* _Page text_:
Those, however, are reparable shortcomings. The deeper difficulty has to do with the subject Americans don't like to talk about: socioeconomic class.

At first, a broad coalition favored deep reform. The primary beneficiaries of universal coverage would be the roughly 40 million uninsured, mostly workers in low-pay, low-benefit jobs, and their families. Also behind reform was big business, worried about rising health-care costs and aware that it was subsidizing smaller employers without employee benefits. Fearful of loss of insurance with job changes or major illness, much of middle-class America also backed reform.

A recovering economy and a slowdown in the escalation of health-care costs broke up the coalition. The U.S. Chamber of Commerce has backed off. According to one poll, 42 percent of Americans today fear losing their health benefits, compared with 53 percent a year ago.

All this is ironic in more ways than one. Clinton policies have contributed to the otherwise positive developments of economic rebound (via deficit reduction) and health-cost control (via the intensity of administration interest in health-care reform). And much of the cost-escalation slowdown is due to the private sector's implementation of "managed-competition" concepts which were fiercely attacked in the administration's proposal.

* _Task goal_: Translate this sentence from the passage on health-care reform into Spanish: "A recovering economy and a slowdown in the escalation of health-care costs broke up the coalition." These records come from an unrelated source.

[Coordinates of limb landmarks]
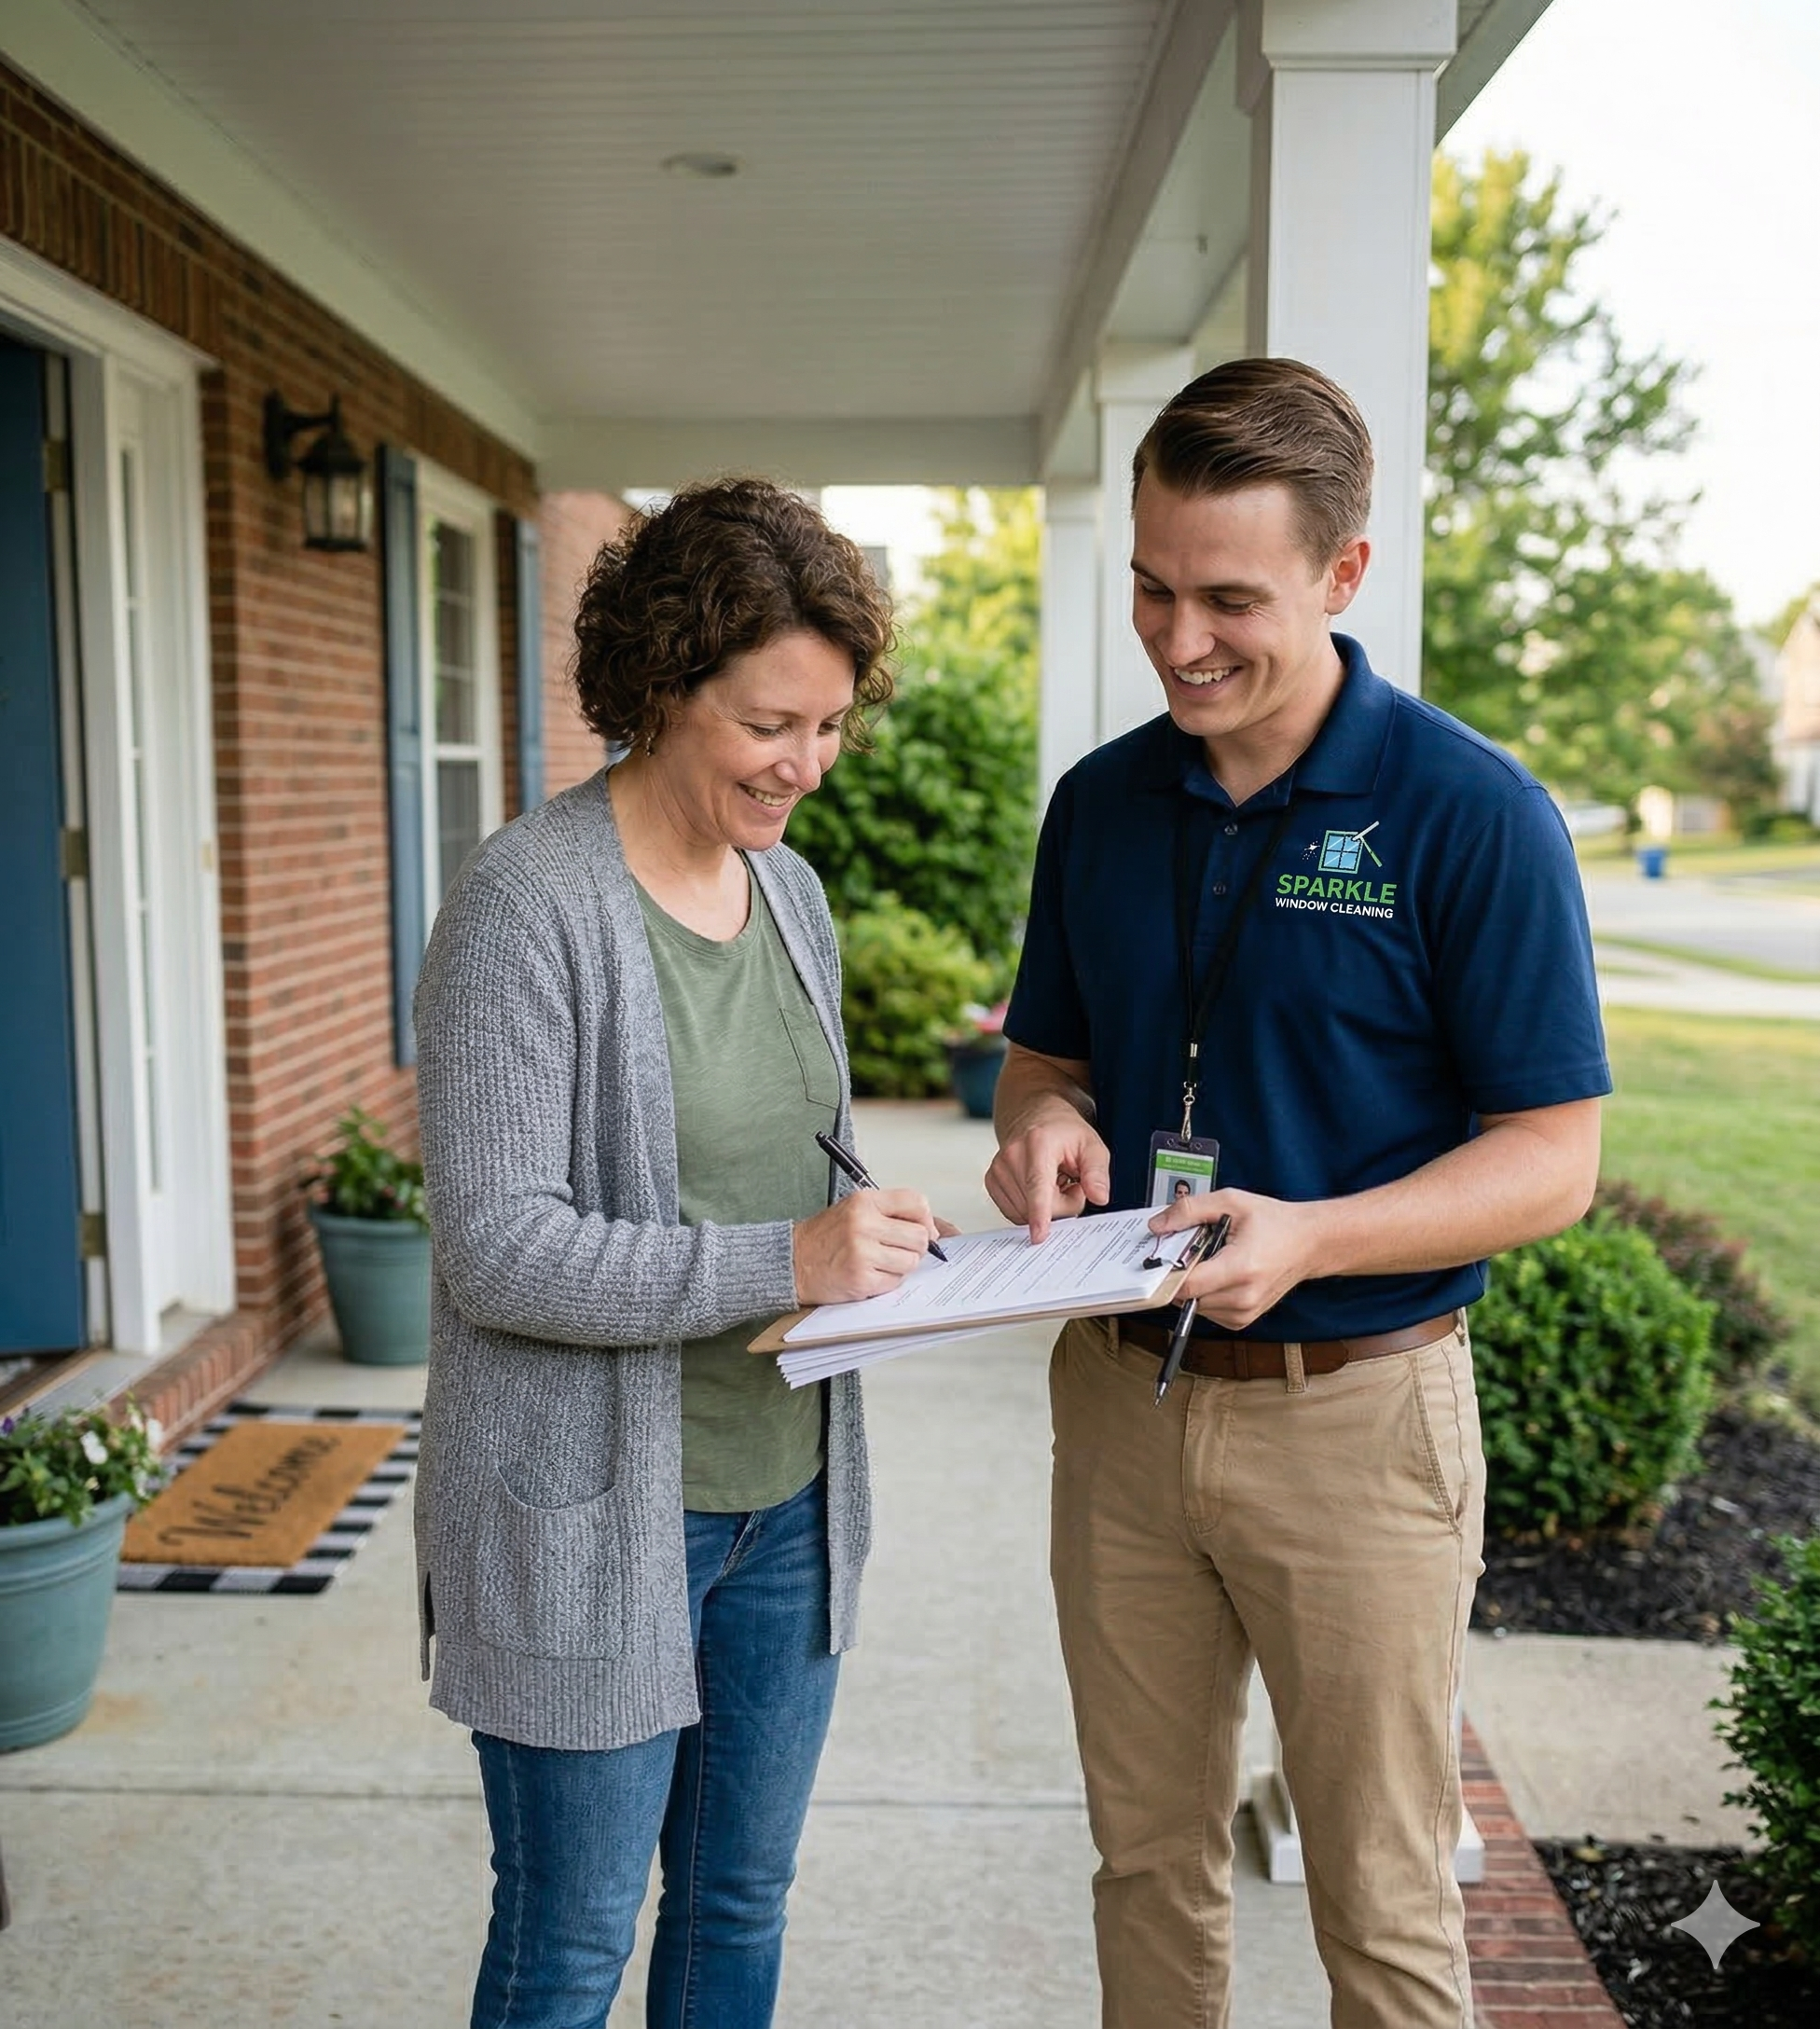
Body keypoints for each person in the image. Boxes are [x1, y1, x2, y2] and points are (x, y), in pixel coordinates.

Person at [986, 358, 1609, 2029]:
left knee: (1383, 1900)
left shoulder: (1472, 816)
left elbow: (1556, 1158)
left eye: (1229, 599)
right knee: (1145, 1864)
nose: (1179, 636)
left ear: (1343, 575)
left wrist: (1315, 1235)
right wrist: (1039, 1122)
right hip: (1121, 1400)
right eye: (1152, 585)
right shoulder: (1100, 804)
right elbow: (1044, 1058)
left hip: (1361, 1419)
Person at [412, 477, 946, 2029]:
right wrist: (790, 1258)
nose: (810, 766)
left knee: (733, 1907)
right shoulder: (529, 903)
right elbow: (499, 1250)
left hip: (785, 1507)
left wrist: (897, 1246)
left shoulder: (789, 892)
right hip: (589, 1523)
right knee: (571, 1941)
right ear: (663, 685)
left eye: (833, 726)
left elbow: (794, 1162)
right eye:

* _Task answer_: Una economía en recuperación y una desaceleración en el aumento de los costos de la atención médica disolvieron la coalición.